Page-level text extractions
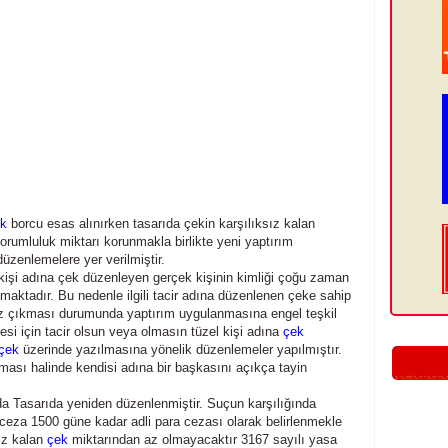
k
borcu esas alınırken tasarıda çekin karşılıksız kalan
orumluluk miktarı korunmakla birlikte yeni yaptırım
üzenlemelere yer verilmiştir.
kişi adına çek düzenleyen gerçek kişinin kimliği çoğu zaman
maktadır. Bu nedenle ilgili tacir adına düzenlenen çeke sahip
ız çıkması durumunda yaptırım uygulanmasına engel teşkil
si için tacir olsun veya olmasın tüzel kişi adına
çek
çek
üzerinde yazılmasına yönelik düzenlemeler yapılmıştır.
lması halinde kendisi adına bir başkasını açıkça tayin
da Tasarıda yeniden düzenlenmiştir. Suçun karşılığında
ceza 1500 güne kadar adli para cezası olarak belirlenmekle
sız kalan
çek
miktarından az olmayacaktır 3167 sayılı yasa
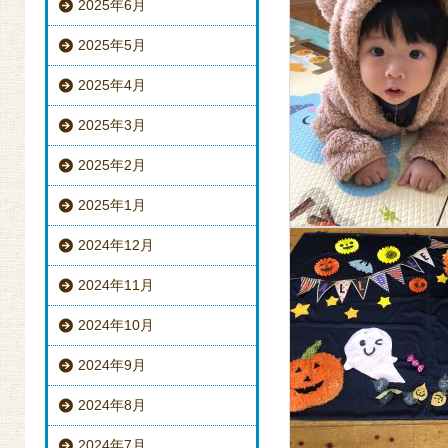
2025年6月
2025年5月
2025年4月
2025年3月
2025年2月
2025年1月
2024年12月
2024年11月
2024年10月
2024年9月
2024年8月
2024年7月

§ **Task to complete**:
Output as a JSON list of strings, one string per line and omitting blank lines, the lines running from the start of the records through the line that contains "üzerinde yazılmasına yönelik", inclusive. Exclude the pictures from the answer.

§ **The completed task**:
[
  "k",
  "borcu esas alınırken tasarıda çekin karşılıksız kalan",
  "orumluluk miktarı korunmakla birlikte yeni yaptırım",
  "üzenlemelere yer verilmiştir.",
  "kişi adına çek düzenleyen gerçek kişinin kimliği çoğu zaman",
  "maktadır. Bu nedenle ilgili tacir adına düzenlenen çeke sahip",
  "ız çıkması durumunda yaptırım uygulanmasına engel teşkil",
  "si için tacir olsun veya olmasın tüzel kişi adına",
  "çek",
  "çek",
  "üzerinde yazılmasına yönelik düzenlemeler yapılmıştır."
]